Nevertheless, O’ Hara’s introductory passages as Mary do engage. Dropped off way past her intended stop (the titular inn) by a fearful coachman, she fetches up at Sir Humphrey Pengallan’s abode, a plush, decadent palace complete with a horse in the hallway. She proceeds to show mettle in the face of her lecherous uncle Merlyn (Leslie Banks) and attempts to persuade her aunt (Marie Ney, playing the familiar battered wife, ritually justifying her husband’s actions) to have shot of him, amid some rather insensitive remarks (“You were beautiful” she says of her aunt in years past), before saving Trehearne from a lynching and making a run for it herself soon after.
This sequence is a glimpse of classic Hitchcock at work: Trahearne strung up; Mary watching through a hole in the floor. She breaks through the boards to reach the beam and cut through the rope. It does seem to have been rather foolish and not very savvy of Trehearne to spread dissent among his fellow wreckers, however, if he meant to maintain his cover. Later, they must escape from a shore cave as the wreckers give chase, before being taken in by Sir Humphrey.
Certain moments and performances stand out. Emlyn Williams plays Merlyn’s second Harry as psycho dandy in a hat, spitting in a guard’s face as he awaits execution; he could almost be regarded as a predecessor to Alexis Kanner in The Prisoner and Malcolm McDowell in A Clockwork Orange. Merlyn is offered surprising near-redemption as he rescues Mary for the sake of his wife (“I’ll manage her, just like I manage my Patience” he threatens early on), before both he and Mary are killed by Sir Humphrey (“A good, clean shot, wasn’t it?” observes the latter casually). There’s also a palpable air of sexual threat surrounding Mary throughout, vulnerable as she is in these wild, inhospitable climes.
Then there’s Wylie Watson (Mr Memory in The 39 Steps) looking forward to a proper public execution, with the women watching. And Sir Humphrey’s exit, as he leaps from the rigging before he can be strung up (“What are you all waiting for? A spectacle? You shall have it, and tell your children how the great age ended. Make way for Pengallan!”) It’s been underlined that Sir Humphrey’s actions are mitigated somewhat by his being mad (his grandfather suffered from such a condition, and Mary protests as much at the end), but Laughton’s performance is such that this element never really beds in.

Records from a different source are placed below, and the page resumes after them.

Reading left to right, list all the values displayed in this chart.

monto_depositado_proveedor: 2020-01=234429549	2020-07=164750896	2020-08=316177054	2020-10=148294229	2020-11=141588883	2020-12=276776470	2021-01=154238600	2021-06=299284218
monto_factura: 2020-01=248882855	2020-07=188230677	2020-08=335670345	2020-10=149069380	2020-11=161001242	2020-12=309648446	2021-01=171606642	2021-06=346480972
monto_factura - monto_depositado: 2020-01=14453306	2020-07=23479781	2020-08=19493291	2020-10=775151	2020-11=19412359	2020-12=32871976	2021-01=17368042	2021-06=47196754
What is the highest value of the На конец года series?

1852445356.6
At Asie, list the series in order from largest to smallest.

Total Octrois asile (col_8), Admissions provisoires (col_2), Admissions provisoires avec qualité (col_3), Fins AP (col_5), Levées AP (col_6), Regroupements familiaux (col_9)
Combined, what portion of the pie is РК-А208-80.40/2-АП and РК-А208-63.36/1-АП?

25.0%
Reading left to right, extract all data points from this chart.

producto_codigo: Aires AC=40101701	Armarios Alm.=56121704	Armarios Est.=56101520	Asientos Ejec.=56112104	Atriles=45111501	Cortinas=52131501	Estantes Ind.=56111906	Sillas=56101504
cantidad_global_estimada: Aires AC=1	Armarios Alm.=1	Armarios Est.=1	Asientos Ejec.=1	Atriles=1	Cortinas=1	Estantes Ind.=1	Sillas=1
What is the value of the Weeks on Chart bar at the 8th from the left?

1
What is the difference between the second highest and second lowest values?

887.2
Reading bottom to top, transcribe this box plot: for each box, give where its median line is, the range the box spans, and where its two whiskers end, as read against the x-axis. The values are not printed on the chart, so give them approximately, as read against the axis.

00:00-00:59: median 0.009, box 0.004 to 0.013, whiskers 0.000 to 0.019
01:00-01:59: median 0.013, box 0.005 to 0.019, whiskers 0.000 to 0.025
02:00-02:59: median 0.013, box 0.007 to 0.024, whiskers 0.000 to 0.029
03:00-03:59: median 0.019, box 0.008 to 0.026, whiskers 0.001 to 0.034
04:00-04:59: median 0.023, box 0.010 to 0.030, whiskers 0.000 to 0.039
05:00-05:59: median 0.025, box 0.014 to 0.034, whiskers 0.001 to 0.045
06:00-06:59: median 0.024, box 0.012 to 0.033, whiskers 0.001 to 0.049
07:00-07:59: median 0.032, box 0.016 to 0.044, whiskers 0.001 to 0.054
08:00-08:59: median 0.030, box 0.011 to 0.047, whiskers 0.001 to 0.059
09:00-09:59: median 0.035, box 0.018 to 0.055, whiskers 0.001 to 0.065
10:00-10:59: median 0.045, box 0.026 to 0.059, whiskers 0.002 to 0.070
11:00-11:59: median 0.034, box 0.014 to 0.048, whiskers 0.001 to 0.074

Perhaps the best scene, though, is the opening. Merlyn instructs “No one gets clear of the wreck!” as his crew brutally fall upon the survivors; in the aftermath, Harry whistles nonchalantly as he wipes his bloody knife on his sleeve. Such incidents aren’t enough to make this shine, unfortunately. The titanic director clearly didn’t want to linger on what he saw as a failure (albeit, not commercially); this is one with less than a page and a half of commentary in the Truffaut book. It may also not be a coincidence that this was his last film without a cameo (although, perhaps the prospect of dressing up in period garb dissuaded him).